Canadian dollar above 76 cents US as oil surges to 1½-year high

The Canadian dollar stayed firm above 76 cents US on Monday after oil prices rose to an 18-month high.

Bonds sell off pushing yields higher, as markets anticipate Fed rate hike this week

Brent oil futures soared more than five per cent to top $57 US a barrel for the first time since July 2015. (Sue Ogrocki/Associated Press)

The Canadian dollar stayed firm above 76 cents US on Monday after oil prices touched an 18-month high.

The impetus for the rise in crude was an agreement between the Organization of the Petroleum Exporting Countries and key non-OPEC crude producers to cut output.

At a weekend meeting, 11 non-OPEC producers agreed to cut 558,000 barrels a day of crude output in the six months beginning Jan. 1. As well, Saudi Arabia's oil minister hinted that it was considering further production cuts, on top of the 486,000 barrels a day to which it has already committed. 

Last month, OPEC countries agreed to cut 1.2 million barrels a day from their output, which has left the world flooded in oil and depressed oil prices.

In indications that OPEC members are serious about reducing production, Iraq said Monday it was in discussions with foreign companies operating its giant southern fields to implement some cuts during scheduled maintenance.
Brent futures, the main international contract, soared more than five per cent to top $57 US a barrel in European trading for the first time since July 2015. But the rally was short-lived and it slipped back in North American trading to $55.53 a barrel. That's still a two per cent gain from Friday.

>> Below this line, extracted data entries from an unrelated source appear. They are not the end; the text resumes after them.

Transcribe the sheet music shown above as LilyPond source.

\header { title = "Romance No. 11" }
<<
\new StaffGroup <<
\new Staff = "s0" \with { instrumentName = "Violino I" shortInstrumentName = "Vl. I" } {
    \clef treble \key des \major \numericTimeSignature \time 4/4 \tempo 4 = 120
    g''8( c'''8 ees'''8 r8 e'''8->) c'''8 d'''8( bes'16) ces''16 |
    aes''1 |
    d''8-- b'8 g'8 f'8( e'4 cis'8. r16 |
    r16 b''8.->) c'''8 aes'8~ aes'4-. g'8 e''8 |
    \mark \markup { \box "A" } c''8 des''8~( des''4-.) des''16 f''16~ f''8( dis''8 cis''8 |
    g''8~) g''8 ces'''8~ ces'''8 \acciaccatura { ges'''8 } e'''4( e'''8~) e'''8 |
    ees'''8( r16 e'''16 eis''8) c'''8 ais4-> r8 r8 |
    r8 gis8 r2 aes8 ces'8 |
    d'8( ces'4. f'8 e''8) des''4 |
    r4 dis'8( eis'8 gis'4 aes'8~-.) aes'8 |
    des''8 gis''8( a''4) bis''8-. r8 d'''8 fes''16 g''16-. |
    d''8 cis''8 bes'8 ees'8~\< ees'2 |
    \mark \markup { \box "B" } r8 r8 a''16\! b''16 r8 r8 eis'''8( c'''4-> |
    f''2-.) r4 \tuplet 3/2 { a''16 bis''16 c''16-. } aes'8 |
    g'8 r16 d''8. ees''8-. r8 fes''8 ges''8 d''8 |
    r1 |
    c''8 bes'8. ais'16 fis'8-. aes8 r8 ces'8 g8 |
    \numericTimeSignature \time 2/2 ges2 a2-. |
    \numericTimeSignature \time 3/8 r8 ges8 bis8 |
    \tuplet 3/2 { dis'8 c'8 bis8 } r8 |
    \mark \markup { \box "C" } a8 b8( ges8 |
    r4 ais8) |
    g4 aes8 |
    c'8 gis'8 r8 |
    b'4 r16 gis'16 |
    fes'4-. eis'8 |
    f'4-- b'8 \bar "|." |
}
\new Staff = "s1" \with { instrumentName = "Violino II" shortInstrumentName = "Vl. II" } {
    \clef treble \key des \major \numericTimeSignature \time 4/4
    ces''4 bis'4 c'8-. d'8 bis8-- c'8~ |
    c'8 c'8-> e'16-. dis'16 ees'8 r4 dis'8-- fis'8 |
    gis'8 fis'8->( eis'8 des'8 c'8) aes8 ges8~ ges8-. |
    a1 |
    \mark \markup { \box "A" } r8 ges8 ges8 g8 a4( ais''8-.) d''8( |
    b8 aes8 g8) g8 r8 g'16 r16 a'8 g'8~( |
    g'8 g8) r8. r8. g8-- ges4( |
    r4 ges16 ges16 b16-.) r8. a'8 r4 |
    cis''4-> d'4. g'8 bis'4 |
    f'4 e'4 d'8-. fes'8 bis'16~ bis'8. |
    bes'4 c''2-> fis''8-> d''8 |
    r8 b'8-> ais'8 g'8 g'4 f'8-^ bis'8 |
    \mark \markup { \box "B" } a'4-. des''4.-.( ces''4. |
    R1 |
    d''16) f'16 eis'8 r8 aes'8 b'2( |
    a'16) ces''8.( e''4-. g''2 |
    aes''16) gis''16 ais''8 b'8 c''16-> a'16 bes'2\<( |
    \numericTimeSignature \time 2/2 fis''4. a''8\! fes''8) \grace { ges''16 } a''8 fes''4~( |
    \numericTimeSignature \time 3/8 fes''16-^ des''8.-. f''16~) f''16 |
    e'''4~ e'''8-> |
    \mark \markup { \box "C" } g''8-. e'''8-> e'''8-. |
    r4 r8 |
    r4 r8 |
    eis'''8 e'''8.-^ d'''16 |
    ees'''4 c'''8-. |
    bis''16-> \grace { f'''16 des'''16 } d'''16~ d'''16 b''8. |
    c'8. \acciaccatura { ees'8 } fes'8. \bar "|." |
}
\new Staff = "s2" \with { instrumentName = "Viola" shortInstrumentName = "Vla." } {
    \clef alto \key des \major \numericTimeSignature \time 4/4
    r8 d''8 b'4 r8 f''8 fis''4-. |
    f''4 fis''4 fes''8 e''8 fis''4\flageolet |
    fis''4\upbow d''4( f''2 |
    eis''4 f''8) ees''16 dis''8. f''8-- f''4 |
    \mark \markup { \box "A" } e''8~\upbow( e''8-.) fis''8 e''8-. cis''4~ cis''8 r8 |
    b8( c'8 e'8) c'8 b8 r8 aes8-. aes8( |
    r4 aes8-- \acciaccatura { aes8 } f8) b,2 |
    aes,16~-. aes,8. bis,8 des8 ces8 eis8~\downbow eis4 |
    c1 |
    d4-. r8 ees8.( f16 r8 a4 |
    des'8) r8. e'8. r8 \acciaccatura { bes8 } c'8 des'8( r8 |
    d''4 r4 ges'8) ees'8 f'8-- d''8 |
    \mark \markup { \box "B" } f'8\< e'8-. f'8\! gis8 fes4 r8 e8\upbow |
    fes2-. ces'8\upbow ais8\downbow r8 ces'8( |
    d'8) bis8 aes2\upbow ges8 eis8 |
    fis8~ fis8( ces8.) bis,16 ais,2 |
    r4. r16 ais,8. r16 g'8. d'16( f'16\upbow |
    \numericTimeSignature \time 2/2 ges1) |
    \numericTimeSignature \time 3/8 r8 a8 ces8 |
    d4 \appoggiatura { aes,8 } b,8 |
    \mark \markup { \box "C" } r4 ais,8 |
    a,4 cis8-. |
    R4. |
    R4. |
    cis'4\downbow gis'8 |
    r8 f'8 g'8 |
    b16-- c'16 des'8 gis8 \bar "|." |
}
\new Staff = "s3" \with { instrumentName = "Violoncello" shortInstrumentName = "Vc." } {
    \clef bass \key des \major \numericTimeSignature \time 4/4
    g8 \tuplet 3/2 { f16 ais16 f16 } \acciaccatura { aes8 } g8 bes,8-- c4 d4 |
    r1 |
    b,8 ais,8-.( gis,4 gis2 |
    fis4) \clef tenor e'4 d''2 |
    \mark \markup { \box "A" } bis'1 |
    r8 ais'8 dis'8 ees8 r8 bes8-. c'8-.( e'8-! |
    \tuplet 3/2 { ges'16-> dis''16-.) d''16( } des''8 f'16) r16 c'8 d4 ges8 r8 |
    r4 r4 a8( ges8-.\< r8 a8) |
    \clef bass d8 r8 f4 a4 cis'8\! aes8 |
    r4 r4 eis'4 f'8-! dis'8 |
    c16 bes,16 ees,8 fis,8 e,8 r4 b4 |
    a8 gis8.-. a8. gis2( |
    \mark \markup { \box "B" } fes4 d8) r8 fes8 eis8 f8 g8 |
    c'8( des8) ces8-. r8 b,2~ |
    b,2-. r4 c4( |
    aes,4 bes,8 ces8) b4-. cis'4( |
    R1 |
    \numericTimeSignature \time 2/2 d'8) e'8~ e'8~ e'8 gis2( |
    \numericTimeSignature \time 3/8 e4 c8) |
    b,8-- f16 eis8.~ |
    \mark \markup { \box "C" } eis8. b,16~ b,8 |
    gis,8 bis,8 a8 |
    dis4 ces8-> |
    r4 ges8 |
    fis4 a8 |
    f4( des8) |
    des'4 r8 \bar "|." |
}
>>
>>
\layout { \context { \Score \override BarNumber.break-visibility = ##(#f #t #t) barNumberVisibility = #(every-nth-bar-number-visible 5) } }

West Texas Intermediate, the benchmark North American contract, closed at $52.83 a barrel, up $1.33 from Friday and shy of the $54 it reached overnight.

Those are the highest prices in 18 months, and lit a fire under the Canadian dollar and energy stocks.

A bounce for the loonie

The Canadian dollar is now at 76.14 cents US, up two cents against the strong U.S. dollar since OPEC first reached a deal on production cuts. It rose 0.27 of a cent since Friday.

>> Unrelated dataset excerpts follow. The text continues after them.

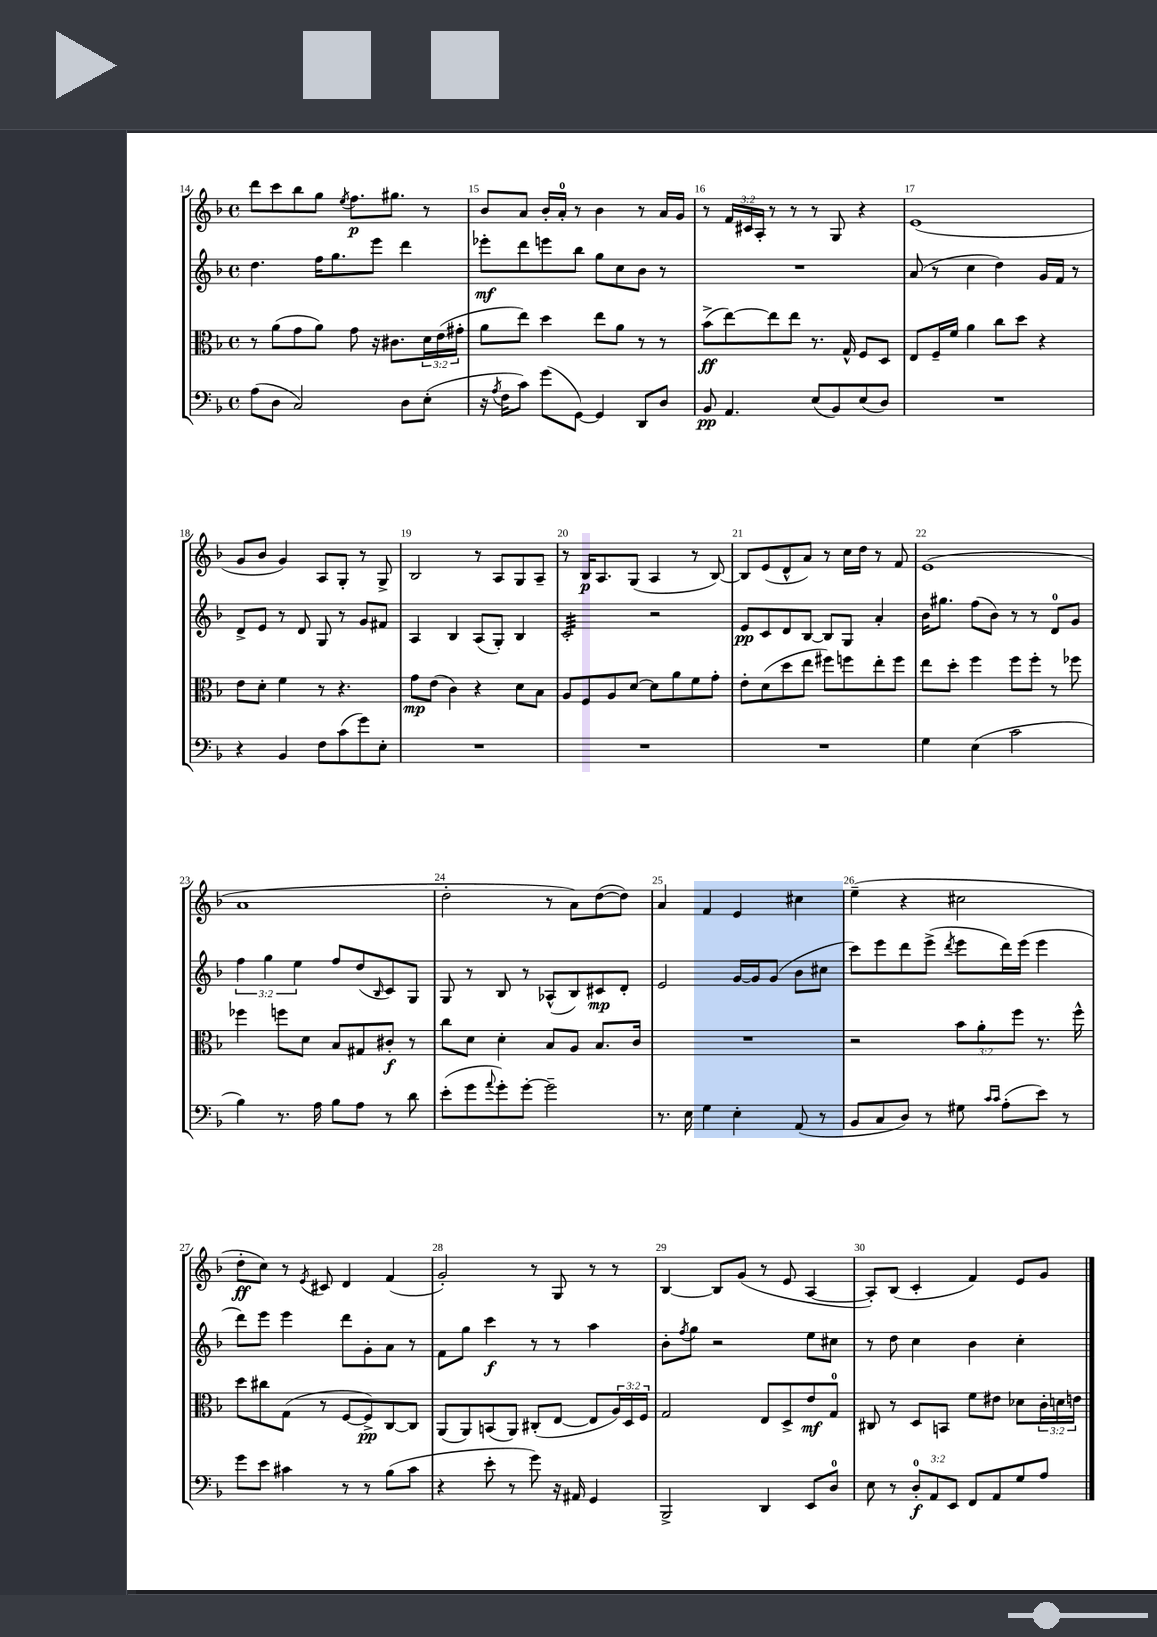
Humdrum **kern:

**kern	**kern	**kern	**kern
*staff4	*staff3	*staff2	*staff1
*clefF4	*clefC3	*clefG2	*clefG2
*k[b-]	*k[b-]	*k[b-]	*k[b-]
*M4/4	*M4/4	*M4/4	*M4/4
*met(c)	*met(c)	*met(c)	*met(c)
(8A	8r	4.dd	8ddd
8D	(8a	.	8ccc
2C)	8g	.	8bb-
.	8a)	16ff	8gg
.	.	8.gg	.
.	.	.	8qee
.	8g	.	8.ff
.	16r	8eee	.
.	8.c#	.	8.gg#
8D	.	4ddd	.
(8E'	24d	.	8r
.	(24e	.	.
.	24g#'	.	.
=	=	=	=
16r	8a	8eee-'	8b-
8qA	.	.	.
16F	.	.	.
8c)	8ee)	8ddd	8a
(8g	4dd	8eee	16b-'
.	.	.	16a'
[8GG)	.	8bb-	8r
4GG]	8ee	8gg	4b-
.	8a	8cc	.
8DD	8r	8b-	8r
8D	8r	8r	16a
.	.	.	16g
=	=	=	=
8BB-	(8b-^	1r	8r
4.AA	[8ee)	.	24f
.	.	.	24c#
.	.	.	24A'
.	8ee]	.	8r
.	8ee	.	8r
(8E	8.r	.	8r
8BB-)	.	.	8G
.	16G^^	.	.
(8E	8F	.	4r
8D)	8D	.	.
=	=	=	=
1r	8E	(8a	(1e
.	16F~	8r	.
.	16f	.	.
.	4a	4cc	.
.	8cc	4dd)	.
.	8dd	.	.
.	4r	16g	.
.	.	16f	.
.	.	8r	.
=	=	=	=
4r	8e	8d^	8g
.	8d'	8e	8b-
4BB-	4f	8r	4g)
.	.	8d	.
8F	8r	8G	8A
(8c	4.r	8r	8G'
8g)	.	8g	8r
8E'	.	8f#	8G^
=	=	=	=
1r	8g	4A	2B-
.	(8e	.	.
.	4c)	4B-	.
.	4r	(8A	8r
.	.	8G')	8A
.	8d	4B-	8G
.	8B-	.	8A~
=	=	=	=
1r	8A	2c'	8r
.	8F	.	16B-
.	.	.	8.A
.	8A	.	.
.	[8d	.	(8G
.	8d]	2r	4A
.	8a	.	.
.	8f	.	8r
.	8g'	.	[8B-)
=	=	=	=
1r	8e'	8e	8B-]
.	(8d	8c	(8e
.	8dd	8d	8d^^
.	8ee	[8B-	8a)
.	8ff#)	8B-]	8r
.	8ff	8G	16cc
.	.	.	16dd
.	8ee'	4a'	8r
.	8ff	.	8f
=	=	=	=
4G	8ee	16b-	(1e
.	.	8.gg#	.
.	8dd'	.	.
(4E	4ff	(8ff	.
.	.	8b-)	.
2c	8ff	8r	.
.	8ff'	8r	.
.	8r	8d	.
.	8ff-	8g	.
=	=	=	=
4B-)	4ff-	6ff	1a
.	.	6gg	.
8.r	8ff	.	.
.	.	6ee	.
.	8d	.	.
16A	.	.	.
8B-	8B-	8ff	.
8A	8G#	(8dd	.
.	.	16qqB-	.
8r	8c#'	8c)	.
8d	8r	8G	.
=	=	=	=
(8e'	8cc	8G	2dd'
8g	8d	8r	.
8qqa	.	.	.
8g')	4d'	8B-	.
[8g'	.	8r	.
2g~]	8B-	(8A-^^	8r
.	8A	8B-)	8a)
.	8.B-	8c#	([8dd
.	.	8d'	8dd])
.	16c	.	.
=	=	=	=
8.r	1r	2e	4a
16E	.	.	.
4G	.	.	4f
4E'	.	[16g	4e
.	.	16g]	.
.	.	(8g	.
(8AA	.	8b-	4cc#
8r	.	8cc#	.
=	=	=	=
8BB-	2r	8ccc)	(4ee~
8C	.	8eee	.
8D)	.	8ddd	4r
8r	.	(8eee^	.
.	.	8qddd	.
8G#	12b-	8eee	2cc#
.	12a'	.	.
16qqc	.	.	.
16qqc	.	.	.
(8A'	.	16ddd)	.
.	12ff	.	.
.	.	(16eee	.
8e)	8.r	4eee	.
8r	.	.	.
.	16ff^^	.	.
=	=	=	=
8g	8dd	8ddd)	8dd'
8e	8cc#	8eee	8cc)
4c#	(8G	4eee	8r
.	.	.	8qe
.	8r	.	8c#
8r	[8F	8ddd	4d
8r	8F^])	8g'	.
(8B-	[8C	8a	(4f
8c#	8C]	8r	.
=	=	=	=
4r	(8AA	8f	2g')
.	8AA)	8gg	.
8e'	(8BB	4ccc	.
8r	8AA)	.	.
8g)	(8C#'	8r	8r
16r	[8E	8r	8G
16AA#	.	.	.
4GG	8E]	4aa	8r
.	24A)	.	8r
.	24D	.	.
.	24F	.	.
=	=	=	=
2BBB-^	2G	8b-'	[4B-
.	.	8qff	.
.	.	8gg	.
.	.	2r	8B-]
.	.	.	(8g
4DD	8E	.	8r
.	8D^	.	8e
8EE	8e	8ee	[4A
8D	8G	8cc#	.
=	=	=	=
8E	8C#	8r	8A'])
8r	8r	8dd	(8B-
12D'	8D	4cc	4c'
12AA	.	.	.
.	8BB	.	.
12EE	.	.	.
8FF	8f	4b-	4f)
8AA	8e#	.	.
8G	8d-	4cc'	8e
8A	24c'	.	8g
.	24d	.	.
.	24e	.	.
==	==	==	==
*-	*-	*-	*-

The loonie is still vulnerable, as the Fed is expected to raise interest rates later this week for only the second time since the global financial crisis.

Jimmy Jean, senior economist at Desjardins, points to the discrepancy between the ebullient dollar and rising stock prices and the subdued forecast for the economy given by the Bank of Canada.

"Rather than adjusting to the warnings of Governor Stephen Poloz, markets are inviting him to toast to Donald Trump," he said in a note to clients.

Jean warns the Canadian dollar and bond yields are vulnerable to the Fed's move and could be knocked back as Poloz leaves rates where they are or even cuts them.

Markets have built in an expectation of a stronger U.S. dollar, as the Fed has sent signals it will raise its benchmark rate this week by 0.25 per cent.

Instead of focusing on the rate, the market is waiting for the commentary from the U.S. central bank, to see its predictions for the economy in the coming year. 
In another sign of the reflation trade, break-even rates — the gap between yields of five-year U.S. debt and a matching tenor in inflation-protected securities — were at two-month highs. (Richard Drew/Associated Press)

The U.S. dollar rose to its highest since February against the Japanese yen, which was also hurt by rising oil prices.
The Norwegian crown and Russia ruble, both heavily influenced by oil prices, were also big gainers from the oil deal. The ruble rose almost two per cent against both the U.S. dollar and euro.

The S&P/TSX composite index fell 24.50 points at 15,287.70, weighed by losses from the industrials sector. However, the TSX is up 17 per cent on the year.

In New York, the Dow Jones industrial average rose 39.58 points, or 0.2 per cent, to 19,796.43, another record high close. 

The S&P 500 and the Nasdaq composite index both lost ground on Monday.

Bond markets in contrast were under heavy pressure. Euro zone government bond yields opened sharply higher with German bonds up five basis points at 0.40 per cent as U.S. yields topped 2.5 per cent for the first time since October 2014.

The yield on U.S. Treasuries widened in anticipation of further inflation pressure.

Rising bond yields could mean higher borrowing costs ahead.

Emerging markets are already bracing for a difficult run if U.S. rate hikes push up the dollar and global bond yields.
Gold, meanwhile, which had a bumper first half of 2016, hit its lowest level since early February at $1,152 US an ounce, before the precious metal closed the day with a gain of $3.90 at $1,165.80 US an ounce.